Establishing Foundations of the Church
- From the time of the First Vision to 1830, Joseph Smith received numerous revelations that showed him how to establish Christ’s Church correctly. Joseph Smith received and translated the Book of Mormon, learned how to properly perform baptisms, was directed to restore the priesthood through divine authority and power, and officially organized the Mormon Church. In addition, the first Mormon missionaries were sent to spread this exciting Gospel of Jesus Christ.
Kingdom in Kirtland, Ohio
- In 1831, Joseph Smith arrived in Kirtland, Ohio. This was now the official headquarters of the Church. The saints began construction of the Kirtland temple, the first temple in this dispensation. Joseph Smith translated the Bible, and arranged for the publication of more than seventy revelations about the true Church of Christ.
Zion in Missouri
- During the time that many saints were in Ohio, a few were commanded by the Lord to go to Jackson County, Missouri, the place revealed as being the center point of New Jerusalem or Zion, and establish a settlement. Starting in 1833 the Saints were bitterly persecuted by their neighbors. Mobs pushed them from their homes and businesses. The Prophet Joseph Smith and other Church leaders were put in jail, and there were numerous confrontations between the Saints and their neighbors.
- In 1839, the saints escaped from the mobs of Missouri and traveled to Illinois. They worked hard to drain the swampy land and build a city. Within four years the city of Nauvoo rivaled Illinois’ largest city, Chicago. Joseph Smith received revelations on temple work, such as the Mormon temple endowment, and the Saints began work on the temple. Joseph Smith also received the revelations now found in the Pearl of Great Price, which is a book of the Mormon scripture. On June 27, 1844, the women’s Relief Society was formed. While the Saints were in Nauvoo, Joseph and his brother Hyrum were killed by a mob.
Crossing the Plains
After the death of their prophet Joseph Smith, the saints were again persecuted, and leaders began discussing moving west. In February of 1846 many of the Saints were forced from their homes and began the journey to Utah. While in Iowa, the U.S. government requested that the Church provide five hundred men for the Mexican War. Over two decades, nearly sixty-two thousand saints crossed the plains to Utah.
- In the late summer of 1847, the first group of saints arrived in the Salt Lake Valley. The group had nearly two thousand people. A late crop was planted and settlements were immediately started. The first year was hard, but by 1849 many small settlements were established and Salt Lake City was growing. Brigham Young asked members to colonize different parts of the West, including Utah, Southern Idaho, Arizona, Wyoming, Nevada and California.
Trials and Testing
- After Brigham Young died, persecution again plagued the Saints. Much of the persecution was focused on the Church’s practice of polygamy and was based on false rumors that the Saints were planning an insurrection.
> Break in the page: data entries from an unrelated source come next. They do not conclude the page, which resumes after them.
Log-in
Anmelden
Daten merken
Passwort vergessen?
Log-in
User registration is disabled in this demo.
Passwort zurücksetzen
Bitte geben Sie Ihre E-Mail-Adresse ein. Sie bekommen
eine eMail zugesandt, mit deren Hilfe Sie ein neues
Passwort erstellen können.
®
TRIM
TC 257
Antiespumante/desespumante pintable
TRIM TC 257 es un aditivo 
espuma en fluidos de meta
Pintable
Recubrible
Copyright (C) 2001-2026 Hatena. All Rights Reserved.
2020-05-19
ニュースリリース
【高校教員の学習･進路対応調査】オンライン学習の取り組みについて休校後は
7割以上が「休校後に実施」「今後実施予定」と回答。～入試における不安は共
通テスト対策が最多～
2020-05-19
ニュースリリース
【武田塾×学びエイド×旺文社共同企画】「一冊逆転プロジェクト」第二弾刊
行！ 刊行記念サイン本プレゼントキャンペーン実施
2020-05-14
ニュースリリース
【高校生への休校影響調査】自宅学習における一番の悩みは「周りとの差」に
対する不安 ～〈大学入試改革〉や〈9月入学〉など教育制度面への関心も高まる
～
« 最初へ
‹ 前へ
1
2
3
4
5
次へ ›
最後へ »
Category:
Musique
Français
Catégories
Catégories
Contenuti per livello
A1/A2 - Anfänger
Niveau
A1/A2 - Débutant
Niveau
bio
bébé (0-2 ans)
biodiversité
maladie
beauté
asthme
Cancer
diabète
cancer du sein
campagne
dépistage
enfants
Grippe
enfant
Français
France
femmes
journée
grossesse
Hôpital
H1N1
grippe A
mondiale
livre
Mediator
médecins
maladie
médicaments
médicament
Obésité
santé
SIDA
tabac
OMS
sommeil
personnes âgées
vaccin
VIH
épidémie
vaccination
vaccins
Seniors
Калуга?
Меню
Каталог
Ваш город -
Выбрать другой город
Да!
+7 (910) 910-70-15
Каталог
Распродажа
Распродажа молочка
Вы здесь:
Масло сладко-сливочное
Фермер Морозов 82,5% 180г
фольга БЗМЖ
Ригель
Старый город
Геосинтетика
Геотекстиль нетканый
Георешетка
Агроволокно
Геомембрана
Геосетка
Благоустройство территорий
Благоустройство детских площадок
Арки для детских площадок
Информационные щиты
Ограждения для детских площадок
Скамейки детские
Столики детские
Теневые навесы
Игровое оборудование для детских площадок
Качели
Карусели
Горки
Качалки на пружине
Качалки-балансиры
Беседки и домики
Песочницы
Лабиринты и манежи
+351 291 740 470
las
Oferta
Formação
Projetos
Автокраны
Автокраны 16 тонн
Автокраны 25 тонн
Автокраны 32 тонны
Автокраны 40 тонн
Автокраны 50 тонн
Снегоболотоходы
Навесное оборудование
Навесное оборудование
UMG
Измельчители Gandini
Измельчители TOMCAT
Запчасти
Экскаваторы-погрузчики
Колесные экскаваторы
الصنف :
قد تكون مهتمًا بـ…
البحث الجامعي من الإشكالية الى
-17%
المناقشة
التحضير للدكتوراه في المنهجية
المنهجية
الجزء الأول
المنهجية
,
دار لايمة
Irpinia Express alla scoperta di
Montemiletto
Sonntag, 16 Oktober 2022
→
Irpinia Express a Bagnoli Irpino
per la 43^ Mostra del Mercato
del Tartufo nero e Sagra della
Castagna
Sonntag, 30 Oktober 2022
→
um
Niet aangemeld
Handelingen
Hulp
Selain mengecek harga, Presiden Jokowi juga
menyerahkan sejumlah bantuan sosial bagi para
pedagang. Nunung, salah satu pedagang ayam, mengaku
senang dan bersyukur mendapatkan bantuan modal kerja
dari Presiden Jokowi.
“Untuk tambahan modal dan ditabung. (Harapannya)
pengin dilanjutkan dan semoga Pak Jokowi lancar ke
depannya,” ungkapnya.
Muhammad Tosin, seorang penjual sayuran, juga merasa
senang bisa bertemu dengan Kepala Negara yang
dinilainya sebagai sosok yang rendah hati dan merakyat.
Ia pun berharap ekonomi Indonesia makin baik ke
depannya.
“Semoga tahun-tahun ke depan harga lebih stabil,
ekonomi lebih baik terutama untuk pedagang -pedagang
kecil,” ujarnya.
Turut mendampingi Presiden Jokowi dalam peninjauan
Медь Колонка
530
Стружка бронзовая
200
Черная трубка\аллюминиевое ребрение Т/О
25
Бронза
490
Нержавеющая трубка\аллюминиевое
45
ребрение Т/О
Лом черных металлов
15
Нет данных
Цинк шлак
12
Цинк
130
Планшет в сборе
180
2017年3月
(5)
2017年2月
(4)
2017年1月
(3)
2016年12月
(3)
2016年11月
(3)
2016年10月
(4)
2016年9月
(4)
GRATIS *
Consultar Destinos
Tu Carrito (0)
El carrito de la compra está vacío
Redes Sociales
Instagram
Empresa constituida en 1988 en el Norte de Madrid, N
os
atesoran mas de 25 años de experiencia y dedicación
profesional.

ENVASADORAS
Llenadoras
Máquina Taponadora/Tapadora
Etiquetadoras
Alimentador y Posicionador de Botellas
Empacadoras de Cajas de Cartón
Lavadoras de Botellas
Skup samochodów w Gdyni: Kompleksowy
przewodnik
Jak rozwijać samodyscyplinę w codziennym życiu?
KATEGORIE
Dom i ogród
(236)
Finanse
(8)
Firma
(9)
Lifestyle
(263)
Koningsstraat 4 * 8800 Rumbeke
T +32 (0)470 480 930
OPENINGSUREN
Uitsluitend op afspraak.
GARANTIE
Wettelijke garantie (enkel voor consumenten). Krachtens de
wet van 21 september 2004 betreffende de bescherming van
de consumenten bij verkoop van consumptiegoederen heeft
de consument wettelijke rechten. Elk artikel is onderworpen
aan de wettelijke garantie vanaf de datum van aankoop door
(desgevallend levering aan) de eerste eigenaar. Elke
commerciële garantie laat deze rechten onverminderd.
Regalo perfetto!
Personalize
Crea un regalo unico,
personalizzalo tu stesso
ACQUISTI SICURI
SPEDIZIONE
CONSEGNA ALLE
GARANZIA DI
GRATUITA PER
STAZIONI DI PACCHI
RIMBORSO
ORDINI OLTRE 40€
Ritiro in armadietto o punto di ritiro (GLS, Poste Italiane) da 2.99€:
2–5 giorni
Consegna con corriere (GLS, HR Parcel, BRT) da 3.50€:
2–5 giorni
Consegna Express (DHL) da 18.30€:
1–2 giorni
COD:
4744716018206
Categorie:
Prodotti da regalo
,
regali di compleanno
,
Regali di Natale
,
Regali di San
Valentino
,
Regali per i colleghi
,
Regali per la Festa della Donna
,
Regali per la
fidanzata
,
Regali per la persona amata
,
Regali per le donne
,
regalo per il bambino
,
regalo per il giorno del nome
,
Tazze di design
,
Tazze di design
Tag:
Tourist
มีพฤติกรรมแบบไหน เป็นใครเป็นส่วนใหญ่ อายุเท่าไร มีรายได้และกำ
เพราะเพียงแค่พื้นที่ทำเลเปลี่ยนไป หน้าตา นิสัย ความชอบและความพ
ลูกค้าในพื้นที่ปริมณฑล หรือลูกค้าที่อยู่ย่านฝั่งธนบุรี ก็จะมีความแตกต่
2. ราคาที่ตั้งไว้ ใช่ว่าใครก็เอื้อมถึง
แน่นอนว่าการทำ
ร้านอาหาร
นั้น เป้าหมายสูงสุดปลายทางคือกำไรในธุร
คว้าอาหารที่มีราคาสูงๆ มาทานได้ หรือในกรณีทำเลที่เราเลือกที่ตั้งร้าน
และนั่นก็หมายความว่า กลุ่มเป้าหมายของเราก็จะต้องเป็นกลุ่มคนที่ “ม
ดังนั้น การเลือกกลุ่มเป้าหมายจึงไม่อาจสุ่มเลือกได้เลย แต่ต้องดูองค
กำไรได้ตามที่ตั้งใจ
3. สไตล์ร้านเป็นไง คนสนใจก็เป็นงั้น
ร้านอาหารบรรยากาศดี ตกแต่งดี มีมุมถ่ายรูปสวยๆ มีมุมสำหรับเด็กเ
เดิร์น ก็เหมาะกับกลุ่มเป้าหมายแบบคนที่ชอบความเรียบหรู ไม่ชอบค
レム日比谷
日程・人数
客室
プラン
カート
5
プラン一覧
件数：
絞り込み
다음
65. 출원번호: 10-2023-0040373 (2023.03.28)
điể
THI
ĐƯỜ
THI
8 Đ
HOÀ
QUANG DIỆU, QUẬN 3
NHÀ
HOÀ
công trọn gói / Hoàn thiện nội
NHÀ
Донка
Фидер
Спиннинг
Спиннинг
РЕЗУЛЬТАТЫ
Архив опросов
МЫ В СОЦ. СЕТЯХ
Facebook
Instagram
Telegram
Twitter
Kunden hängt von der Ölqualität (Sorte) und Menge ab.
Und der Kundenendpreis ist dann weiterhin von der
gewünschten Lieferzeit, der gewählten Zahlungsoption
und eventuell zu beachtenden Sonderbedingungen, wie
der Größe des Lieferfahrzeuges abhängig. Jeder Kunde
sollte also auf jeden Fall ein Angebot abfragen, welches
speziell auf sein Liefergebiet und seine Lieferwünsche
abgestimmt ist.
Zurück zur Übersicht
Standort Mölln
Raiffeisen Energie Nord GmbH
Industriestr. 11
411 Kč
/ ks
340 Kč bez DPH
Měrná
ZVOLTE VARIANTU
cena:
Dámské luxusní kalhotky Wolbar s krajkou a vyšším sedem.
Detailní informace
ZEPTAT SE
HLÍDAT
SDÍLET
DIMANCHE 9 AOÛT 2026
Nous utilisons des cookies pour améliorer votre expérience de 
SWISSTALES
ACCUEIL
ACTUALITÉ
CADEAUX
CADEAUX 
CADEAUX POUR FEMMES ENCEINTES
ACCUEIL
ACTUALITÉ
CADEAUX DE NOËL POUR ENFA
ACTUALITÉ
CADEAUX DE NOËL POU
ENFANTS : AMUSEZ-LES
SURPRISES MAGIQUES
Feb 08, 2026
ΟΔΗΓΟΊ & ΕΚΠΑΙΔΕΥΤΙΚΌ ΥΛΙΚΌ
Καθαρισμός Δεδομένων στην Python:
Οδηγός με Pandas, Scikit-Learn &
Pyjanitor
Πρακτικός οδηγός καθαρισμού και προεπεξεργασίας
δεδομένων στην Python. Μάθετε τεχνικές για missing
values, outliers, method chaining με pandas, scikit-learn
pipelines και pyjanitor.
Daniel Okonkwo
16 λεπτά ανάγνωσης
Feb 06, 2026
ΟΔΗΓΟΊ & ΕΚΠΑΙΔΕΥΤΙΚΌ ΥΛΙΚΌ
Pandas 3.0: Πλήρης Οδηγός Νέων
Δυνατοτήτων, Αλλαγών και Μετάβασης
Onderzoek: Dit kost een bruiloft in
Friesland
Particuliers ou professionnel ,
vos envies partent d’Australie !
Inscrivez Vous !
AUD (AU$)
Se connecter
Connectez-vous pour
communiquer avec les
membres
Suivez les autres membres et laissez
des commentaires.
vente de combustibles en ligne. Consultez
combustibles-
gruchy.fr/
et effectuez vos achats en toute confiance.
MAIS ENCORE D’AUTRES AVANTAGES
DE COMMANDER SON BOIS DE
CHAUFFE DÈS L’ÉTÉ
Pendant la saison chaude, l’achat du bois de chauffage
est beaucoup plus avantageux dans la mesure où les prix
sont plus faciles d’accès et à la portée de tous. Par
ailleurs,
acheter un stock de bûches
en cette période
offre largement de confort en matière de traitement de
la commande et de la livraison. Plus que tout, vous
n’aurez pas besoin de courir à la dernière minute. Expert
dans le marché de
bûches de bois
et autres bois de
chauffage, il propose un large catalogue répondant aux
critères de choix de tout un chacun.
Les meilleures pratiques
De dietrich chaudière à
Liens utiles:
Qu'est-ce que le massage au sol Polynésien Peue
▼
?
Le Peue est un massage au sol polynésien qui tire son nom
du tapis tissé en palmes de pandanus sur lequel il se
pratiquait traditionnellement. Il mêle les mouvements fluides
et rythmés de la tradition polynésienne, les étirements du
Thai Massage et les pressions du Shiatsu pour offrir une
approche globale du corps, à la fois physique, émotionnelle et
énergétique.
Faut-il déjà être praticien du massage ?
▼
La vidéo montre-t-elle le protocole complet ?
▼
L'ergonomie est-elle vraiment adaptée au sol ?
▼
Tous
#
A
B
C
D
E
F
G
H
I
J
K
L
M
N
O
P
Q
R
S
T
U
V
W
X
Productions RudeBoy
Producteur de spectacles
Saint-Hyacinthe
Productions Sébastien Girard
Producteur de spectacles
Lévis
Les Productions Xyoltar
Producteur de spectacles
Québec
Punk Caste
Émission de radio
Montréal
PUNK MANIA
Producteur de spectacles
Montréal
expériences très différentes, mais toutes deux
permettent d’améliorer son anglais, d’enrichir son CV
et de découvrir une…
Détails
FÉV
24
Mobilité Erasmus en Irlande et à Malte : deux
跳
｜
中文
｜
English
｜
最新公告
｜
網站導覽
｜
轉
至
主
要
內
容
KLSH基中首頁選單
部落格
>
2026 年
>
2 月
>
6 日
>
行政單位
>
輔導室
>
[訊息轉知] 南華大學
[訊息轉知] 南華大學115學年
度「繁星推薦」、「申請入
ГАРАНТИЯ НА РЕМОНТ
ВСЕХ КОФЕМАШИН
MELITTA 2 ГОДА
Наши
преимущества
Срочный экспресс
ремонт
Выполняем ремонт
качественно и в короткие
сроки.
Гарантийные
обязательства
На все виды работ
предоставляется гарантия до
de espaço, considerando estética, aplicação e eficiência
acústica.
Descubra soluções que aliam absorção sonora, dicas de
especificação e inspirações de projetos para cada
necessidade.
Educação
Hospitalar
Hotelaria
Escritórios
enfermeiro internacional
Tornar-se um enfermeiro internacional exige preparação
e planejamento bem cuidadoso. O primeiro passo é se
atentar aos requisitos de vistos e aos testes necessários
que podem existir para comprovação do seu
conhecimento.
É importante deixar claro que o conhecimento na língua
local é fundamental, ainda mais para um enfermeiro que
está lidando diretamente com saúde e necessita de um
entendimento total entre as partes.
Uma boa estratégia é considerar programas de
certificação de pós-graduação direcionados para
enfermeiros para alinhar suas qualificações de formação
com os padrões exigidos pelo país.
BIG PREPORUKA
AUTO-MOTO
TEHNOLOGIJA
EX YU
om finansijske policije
Many missionaries of the Church were persecuted while they preached in other parts of the United States. This was also a time of growth in temple work and missionary work. In 1890, polygamy was officially stopped as a practice in the Church.
The Expanding Church
- This period covers 1901–1970, which spans the years of service of four presidents of the Church; Joseph F. Smith, Heber J. Grant, George Albert Smith, and David O. McKay. Nine temples were built, and membership grew from 300,000 members and fifty stakes in 1901 to 2,800,000 and five hundred stakes in 1970.
The Worldwide Church
- This part of the Church’s history covers 1971–1985. The Church saw amazing growth outside of the U.S. The first stakes were established in Asia and Africa. More missionaries were sent out to preach and Missionary Training Centers were set up in Brazil, Chile, Mexico, New Zealand, and Japan. The priesthood was extended to all worthy males of the Church regardless of race in 1978.
The Present Day Church
- The Church is now allowed to preach and build temples in many countries that have previously been closed, such as the German Democratic Republic, Russia, Albania, Romania, Estonia, Hungary, the Ukraine, Latvia and many others. Members living outside of the U.S. finally outnumber members living in the U.S. Temples are being built in as many places as possible to make the ordinances available to all members, and membership continues to grow.